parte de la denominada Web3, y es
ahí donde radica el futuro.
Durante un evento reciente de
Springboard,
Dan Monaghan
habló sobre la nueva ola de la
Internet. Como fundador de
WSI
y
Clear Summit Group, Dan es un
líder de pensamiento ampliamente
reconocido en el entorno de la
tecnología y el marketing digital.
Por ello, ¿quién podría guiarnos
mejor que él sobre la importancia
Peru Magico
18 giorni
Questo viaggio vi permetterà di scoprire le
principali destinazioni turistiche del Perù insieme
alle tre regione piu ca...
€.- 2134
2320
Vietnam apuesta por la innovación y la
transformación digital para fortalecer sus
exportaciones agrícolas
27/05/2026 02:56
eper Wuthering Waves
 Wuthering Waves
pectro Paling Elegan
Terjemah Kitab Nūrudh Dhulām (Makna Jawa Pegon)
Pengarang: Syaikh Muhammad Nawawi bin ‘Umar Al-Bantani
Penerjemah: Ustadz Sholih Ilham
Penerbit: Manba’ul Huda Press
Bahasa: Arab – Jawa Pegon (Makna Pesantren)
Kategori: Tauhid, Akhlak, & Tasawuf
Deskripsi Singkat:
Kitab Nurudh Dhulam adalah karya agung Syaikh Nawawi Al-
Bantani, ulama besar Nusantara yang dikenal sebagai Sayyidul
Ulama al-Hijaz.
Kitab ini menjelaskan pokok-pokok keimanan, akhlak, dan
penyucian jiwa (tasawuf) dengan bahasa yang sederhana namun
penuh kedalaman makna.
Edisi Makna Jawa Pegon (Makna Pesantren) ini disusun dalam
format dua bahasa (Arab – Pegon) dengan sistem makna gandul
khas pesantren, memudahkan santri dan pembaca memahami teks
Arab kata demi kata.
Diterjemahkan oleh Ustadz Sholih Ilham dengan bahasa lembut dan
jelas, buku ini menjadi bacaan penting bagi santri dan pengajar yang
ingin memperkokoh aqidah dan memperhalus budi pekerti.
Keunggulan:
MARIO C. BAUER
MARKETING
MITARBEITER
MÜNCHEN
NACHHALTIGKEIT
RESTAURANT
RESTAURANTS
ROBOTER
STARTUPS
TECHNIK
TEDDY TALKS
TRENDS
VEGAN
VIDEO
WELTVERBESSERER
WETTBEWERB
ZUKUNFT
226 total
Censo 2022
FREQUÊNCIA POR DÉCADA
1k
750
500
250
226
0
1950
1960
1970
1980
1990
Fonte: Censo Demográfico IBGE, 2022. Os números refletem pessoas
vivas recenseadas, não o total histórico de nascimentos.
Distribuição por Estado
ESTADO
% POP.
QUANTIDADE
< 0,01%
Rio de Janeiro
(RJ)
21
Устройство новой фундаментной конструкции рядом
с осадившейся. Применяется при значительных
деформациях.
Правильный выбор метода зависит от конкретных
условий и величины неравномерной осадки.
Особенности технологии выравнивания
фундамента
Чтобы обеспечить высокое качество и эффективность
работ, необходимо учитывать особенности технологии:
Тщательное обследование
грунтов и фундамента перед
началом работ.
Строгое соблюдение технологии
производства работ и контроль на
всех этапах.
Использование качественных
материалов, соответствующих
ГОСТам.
---+---
■ REQUIRED WORK
Retype every line in the rows above verbatim, keeping each line break where it falls.

■ RESULT OF THE TASK
parte de la denominada Web3, y es
ahí donde radica el futuro.
Durante un evento reciente de
Springboard,
Dan Monaghan
habló sobre la nueva ola de la
Internet. Como fundador de
WSI
y
Clear Summit Group, Dan es un
líder de pensamiento ampliamente
reconocido en el entorno de la
tecnología y el marketing digital.
Por ello, ¿quién podría guiarnos
mejor que él sobre la importancia
Peru Magico
18 giorni
Questo viaggio vi permetterà di scoprire le
principali destinazioni turistiche del Perù insieme
alle tre regione piu ca...
€.- 2134
2320
Vietnam apuesta por la innovación y la
transformación digital para fortalecer sus
exportaciones agrícolas
27/05/2026 02:56
eper Wuthering Waves
 Wuthering Waves
pectro Paling Elegan
Terjemah Kitab Nūrudh Dhulām (Makna Jawa Pegon)
Pengarang: Syaikh Muhammad Nawawi bin ‘Umar Al-Bantani
Penerjemah: Ustadz Sholih Ilham
Penerbit: Manba’ul Huda Press
Bahasa: Arab – Jawa Pegon (Makna Pesantren)
Kategori: Tauhid, Akhlak, & Tasawuf
Deskripsi Singkat:
Kitab Nurudh Dhulam adalah karya agung Syaikh Nawawi Al-
Bantani, ulama besar Nusantara yang dikenal sebagai Sayyidul
Ulama al-Hijaz.
Kitab ini menjelaskan pokok-pokok keimanan, akhlak, dan
penyucian jiwa (tasawuf) dengan bahasa yang sederhana namun
penuh kedalaman makna.
Edisi Makna Jawa Pegon (Makna Pesantren) ini disusun dalam
format dua bahasa (Arab – Pegon) dengan sistem makna gandul
khas pesantren, memudahkan santri dan pembaca memahami teks
Arab kata demi kata.
Diterjemahkan oleh Ustadz Sholih Ilham dengan bahasa lembut dan
jelas, buku ini menjadi bacaan penting bagi santri dan pengajar yang
ingin memperkokoh aqidah dan memperhalus budi pekerti.
Keunggulan:
MARIO C. BAUER
MARKETING
MITARBEITER
MÜNCHEN
NACHHALTIGKEIT
RESTAURANT
RESTAURANTS
ROBOTER
STARTUPS
TECHNIK
TEDDY TALKS
TRENDS
VEGAN
VIDEO
WELTVERBESSERER
WETTBEWERB
ZUKUNFT
226 total
Censo 2022
FREQUÊNCIA POR DÉCADA
1k
750
500
250
226
0
1950
1960
1970
1980
1990
Fonte: Censo Demográfico IBGE, 2022. Os números refletem pessoas
vivas recenseadas, não o total histórico de nascimentos.
Distribuição por Estado
ESTADO
% POP.
QUANTIDADE
< 0,01%
Rio de Janeiro
(RJ)
21
Устройство новой фундаментной конструкции рядом
с осадившейся. Применяется при значительных
деформациях.
Правильный выбор метода зависит от конкретных
условий и величины неравномерной осадки.
Особенности технологии выравнивания
фундамента
Чтобы обеспечить высокое качество и эффективность
работ, необходимо учитывать особенности технологии:
Тщательное обследование
грунтов и фундамента перед
началом работ.
Строгое соблюдение технологии
производства работ и контроль на
всех этапах.
Использование качественных
материалов, соответствующих
ГОСТам.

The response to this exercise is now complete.